After decades of pining, the American Left is now full-boar reviving the ’60s era, although they haven’t gone quite so far as accusing our boys in the military of regular gang rapes of civilians. Still, those offering testimony do provide a veritable banquet for anybody drooling to undermine America’s efforts overseas:
The veterans told of:
• U.S. troops raiding home after home after home in which no insurgent activity or evidence was found, terrorizing the families inside.
• U.S. troops kicking, butt stroking and clothes-lining Iraqi prisoners of war, whom they were told to always call “detainees” so that Geneva Conventions did not apply.
• U.S. troops spraying machine-gun fire into homes after hearing a single shot from somewhere in a village.
• U.S. troops throwing urine-filled bottles and feces-packed food at people walking along the side of the road.
• U.S. troops shooting farmers working in their fields at night (to take advantage of the erratic electricity to run their irrigation systems) simply because they were out after a U.S.-mandated curfew.
• U.S. troops commanded not to stop for pedestrians, and instead to run over anyone or anything in the road as their convoys roar down highways;
• U.S. troops commanded to destroy boxes containing entire archives of birth certificates of the people of Fallujah, after a U.S. scorched-earth campaign in that city in 2004.

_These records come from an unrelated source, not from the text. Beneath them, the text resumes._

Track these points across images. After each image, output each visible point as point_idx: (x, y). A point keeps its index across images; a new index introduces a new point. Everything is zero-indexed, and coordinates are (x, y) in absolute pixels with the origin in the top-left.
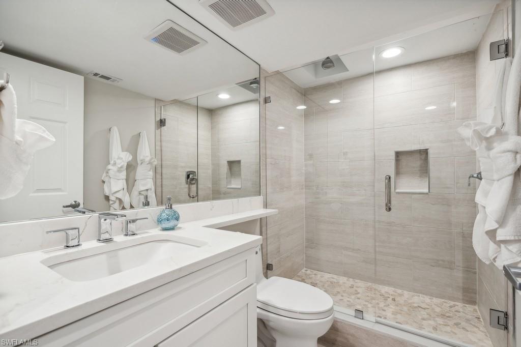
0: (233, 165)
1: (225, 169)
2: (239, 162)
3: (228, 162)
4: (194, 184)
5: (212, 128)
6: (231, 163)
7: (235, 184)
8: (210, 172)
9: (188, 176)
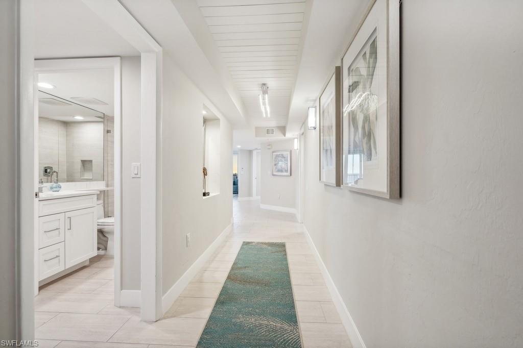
0: (86, 164)
1: (79, 165)
2: (91, 161)
3: (82, 161)
4: (49, 176)
5: (67, 135)
6: (84, 162)
7: (87, 175)
8: (65, 167)
9: (46, 171)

… they emphatically declared in their testimony that crimes against the people of Iraq at the hands of the U.S. armed forces were not isolated incidents of pent-up resentment or a matter of a few bad apples spoiling an otherwise healthy barrel.

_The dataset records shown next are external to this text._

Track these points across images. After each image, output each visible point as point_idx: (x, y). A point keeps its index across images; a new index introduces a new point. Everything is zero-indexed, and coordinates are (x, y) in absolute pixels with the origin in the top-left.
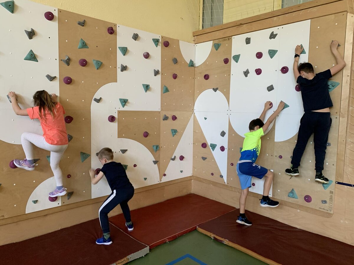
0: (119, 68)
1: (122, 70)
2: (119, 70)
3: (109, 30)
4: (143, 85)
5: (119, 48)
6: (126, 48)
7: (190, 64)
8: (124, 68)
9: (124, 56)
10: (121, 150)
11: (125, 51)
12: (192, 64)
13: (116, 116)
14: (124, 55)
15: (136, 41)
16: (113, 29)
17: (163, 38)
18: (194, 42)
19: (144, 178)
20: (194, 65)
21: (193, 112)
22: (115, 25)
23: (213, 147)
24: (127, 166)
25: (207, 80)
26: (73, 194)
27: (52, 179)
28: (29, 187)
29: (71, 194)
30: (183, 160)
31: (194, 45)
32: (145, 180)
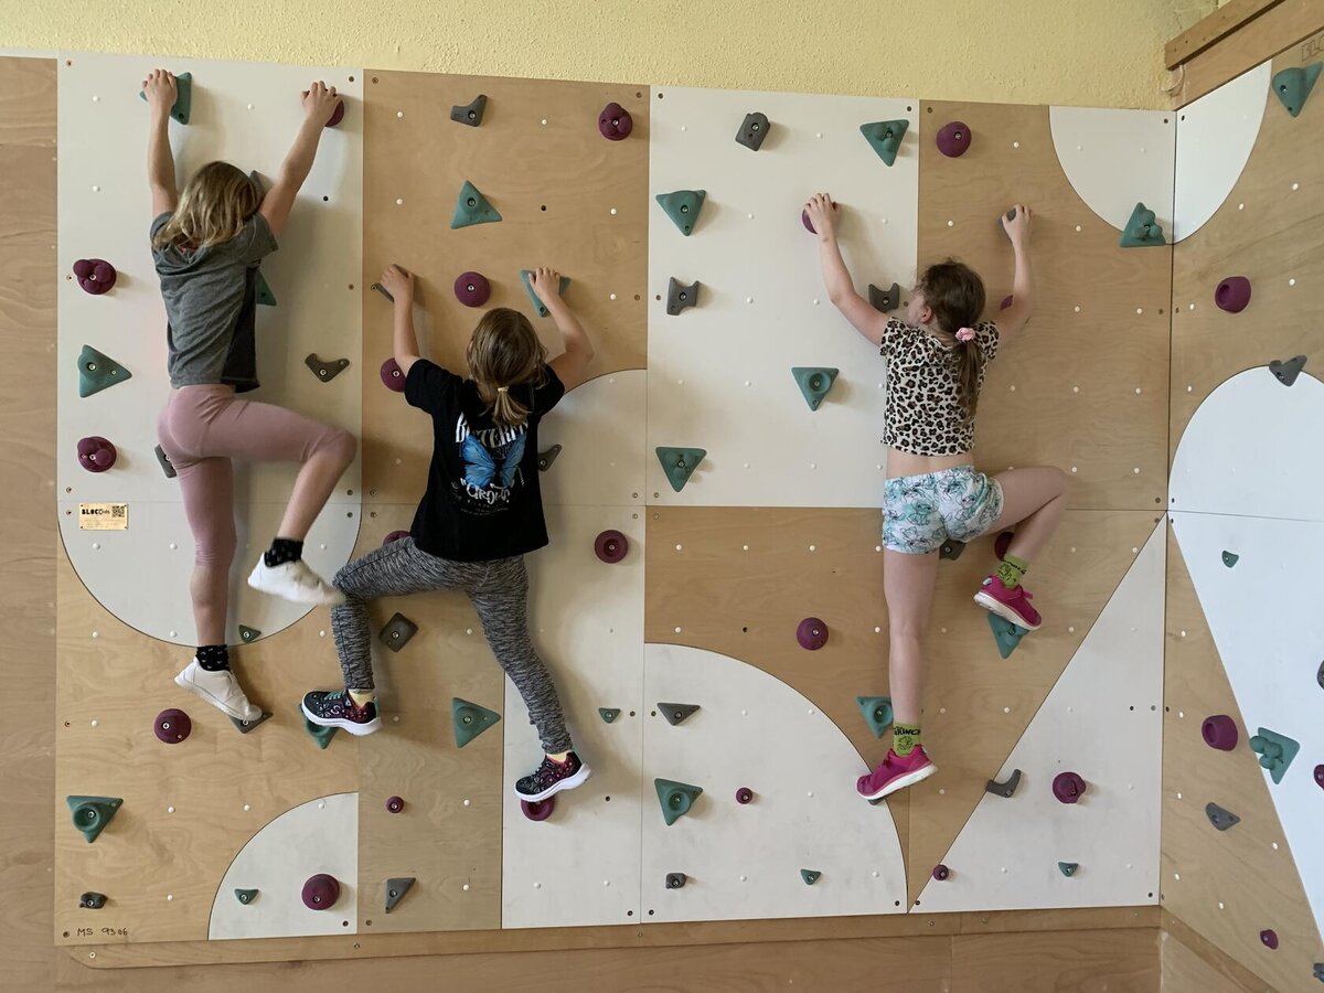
0: (658, 298)
1: (674, 309)
2: (657, 309)
3: (604, 121)
4: (798, 372)
5: (660, 198)
6: (704, 192)
7: (1133, 234)
8: (684, 297)
9: (688, 234)
10: (662, 706)
11: (690, 209)
12: (1147, 231)
13: (636, 532)
14: (688, 229)
15: (756, 149)
16: (625, 113)
17: (930, 110)
18: (1174, 99)
19: (803, 871)
20: (1166, 232)
21: (1157, 515)
22: (641, 93)
23: (1273, 752)
24: (695, 793)
25: (1236, 312)
26: (412, 889)
27: (320, 806)
28: (223, 828)
29: (402, 890)
30: (1081, 803)
31: (1170, 115)
32: (810, 882)
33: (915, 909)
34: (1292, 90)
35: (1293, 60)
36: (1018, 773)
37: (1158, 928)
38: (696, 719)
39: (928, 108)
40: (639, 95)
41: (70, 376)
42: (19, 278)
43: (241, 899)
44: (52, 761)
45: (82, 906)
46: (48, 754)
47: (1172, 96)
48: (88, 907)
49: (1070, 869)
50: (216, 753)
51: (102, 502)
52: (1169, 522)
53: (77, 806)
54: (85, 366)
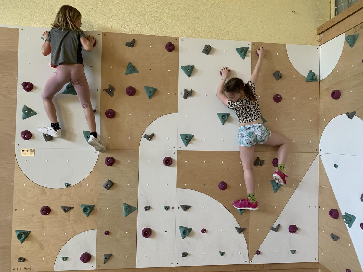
0: (181, 94)
1: (185, 97)
2: (181, 97)
3: (167, 46)
4: (219, 114)
5: (182, 67)
6: (194, 66)
7: (309, 78)
8: (188, 94)
10: (181, 206)
11: (190, 70)
12: (312, 77)
13: (175, 157)
14: (189, 76)
15: (208, 55)
16: (172, 45)
17: (254, 45)
18: (319, 43)
19: (220, 252)
20: (318, 78)
21: (316, 154)
22: (177, 39)
23: (348, 219)
24: (190, 230)
25: (337, 99)
26: (111, 257)
27: (86, 233)
28: (59, 239)
29: (108, 257)
30: (296, 233)
31: (318, 47)
32: (222, 255)
33: (251, 263)
34: (351, 41)
35: (351, 33)
36: (279, 225)
37: (318, 268)
38: (190, 209)
39: (254, 44)
40: (176, 40)
41: (20, 114)
42: (7, 87)
43: (63, 260)
44: (12, 220)
45: (19, 261)
46: (11, 218)
47: (319, 42)
48: (20, 261)
49: (293, 252)
50: (57, 218)
51: (28, 148)
52: (320, 156)
53: (18, 233)
54: (24, 111)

The acts were habitual, repeated and officially promoted or condoned.
The authors/anthropology professors, Catherine Lutz and Matthew Gutmann, suggest that we American citizens must “demand more honest media coverage of the war.” Odd, then, that they cite Iraqi survey data from 2007, instead of the just-released, and much improved (from American’s perspective) 2008 iteration (PDF). Funny that, with the 2007 data apparently before them, they refer generally to an “overwhelming majority of Iraqis [who] want the U.S. to leave the country, and to do so immediately,” even though that 47% of respondents were outnumbered by the combined 53% who answered with some form of “remain until…” (a total that is now 63%).
That observation leads to others that bring into question the objectivity of the survey itself, which is annually sponsored by international media organizations. New this year was a question about credit and blame for improvements or lack thereof in security. Those who answered that security had improved were given the following parties on which to lavish credit:
- Iraqi Army (13%)
- Iraqi Police (18%)
- Muqtada Al-Sadr (5%)
- Awakening Councils (8%)
- Iraqi Government (26%)
- Other (30%)
While those who’d stated that things had worsened could allocate blame to the following:
- US forces operations (20%)
- Militias (13%)
- Al Qaeda (9%)
- Neighboring countries (6%)
- Politicians/political groups (11%)
- Iraqi Government (9%)
- Parties and their militias (18%)
- Other (18%)
What a respondent answered if he blamed al Qaeda militias affiliated with political groups and sponsored by neighboring countries is anybody’s guess, but clearly only a small minority of the minority (26%) who said that the security situation had become worse blame the United States.
And on and on the thread of tweaks goes, leaving one in little doubt as to how a neo cultural revolution can be built upon air… and some fond memories.